Kiolbassa v. Polish Roman Catholic Union of America

141 Ill. App. 297 | Ill. App. Ct. | 1908

Mr. Justice Smith

delivered the opinion of the court.

The beneficiary certificates shown in the record contain the usual provisions in such certificates to the effect that the member must comply in the future with the constitution, laws, rules and regulations governing said Union and its funds, at the time the certificate was issued, and that might thereafter be enacted by the Union, and that such rules, regulations and laws are made a part of the certificate; and particularly, that any benefit to be paid thereunder or any beneficiary named therein might be revoked, altered or changed, and substitution had at the request in writing of the acceptor of the certificate. Such request was to be made in accordance with the laws of the Union then in effect and governing the manner and form thereof, and such change must be approved by the proper officers of the Union before becoming effective.

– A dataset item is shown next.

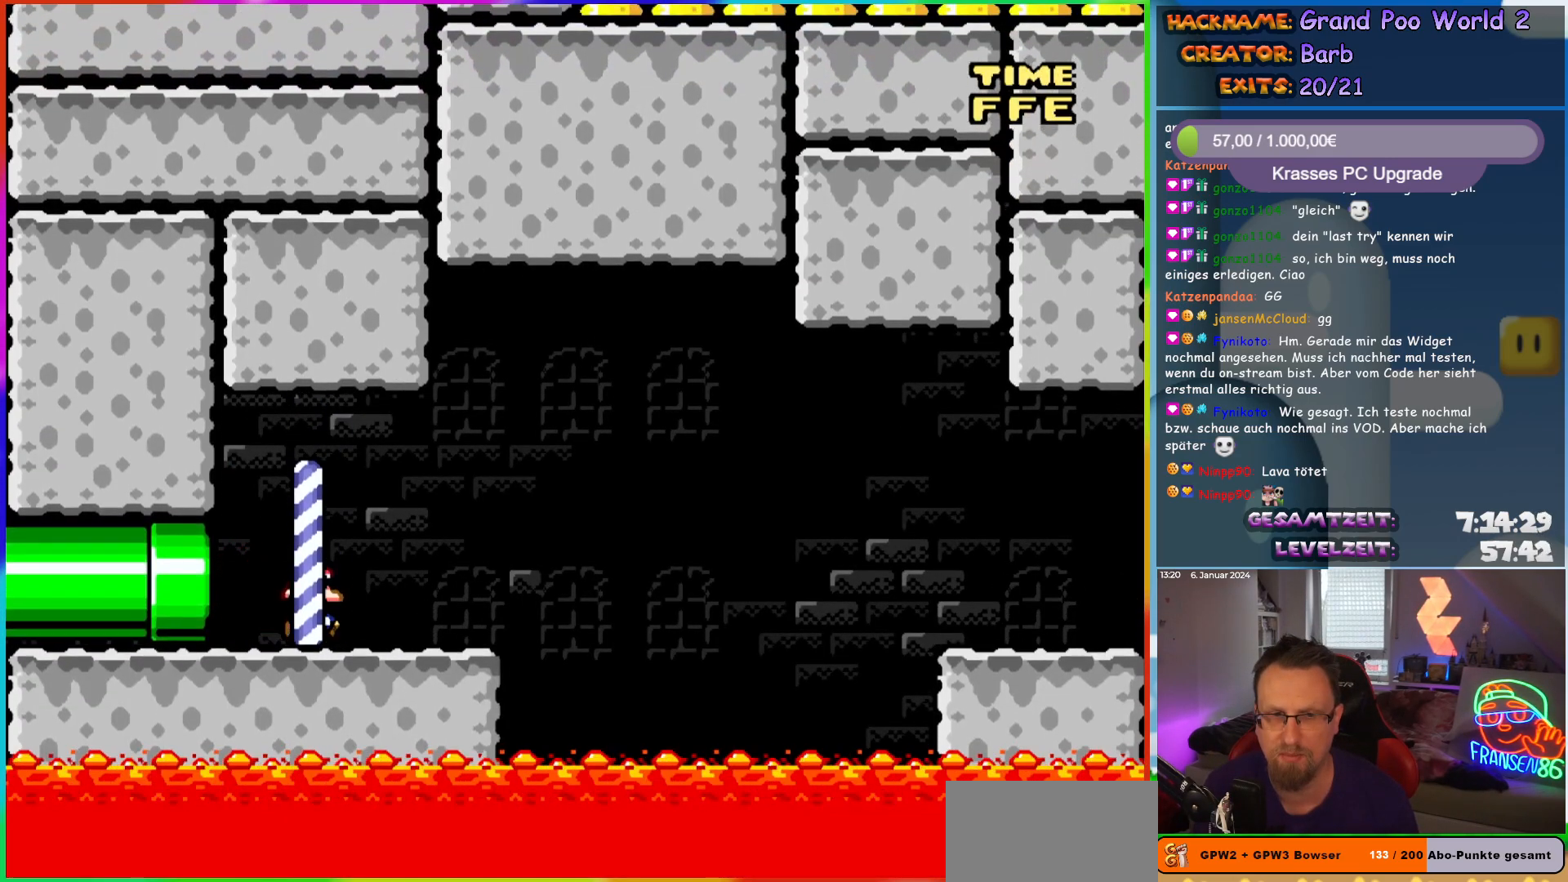
{"buttons": ["A", "X", "DPAD_RIGHT"], "events": [[317, "A", "down"], [417, "A", "up"], [483, "A", "down"]]}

Chapter 3, section 199, of the constitution and bylaws of the Union provides:

“Any member holding a beneficiary certificate desiring at any time to make a new direction as to its payment may do so by authorizing such change in writing on the back of the certificate in the form prescribed, attested by the secretary, with the seal of the society attached, and by the payment to the general secretary of the sum of 50 cents. But no change of direction shall be valid or have any binding force or effect until such change shall have been reported to the general secretary, the old certificate, if possible, filed with him, the change approved by the Executive Council and the new beneficiary certificate issued and said new certificate shall be numbered the same as the old certificate and be endorsed as having been issued upon the surrender of the old certificate, and all other formalities provided for upon the issuance of an original certificate shall be complied with upon the issuance of a changed, altered or new certificate, provided should it be impracticable for the recording secretary to witness the change desired by the member, attestation may be made by a notary public or an officer of the court of record, seal to be attached in attestation.”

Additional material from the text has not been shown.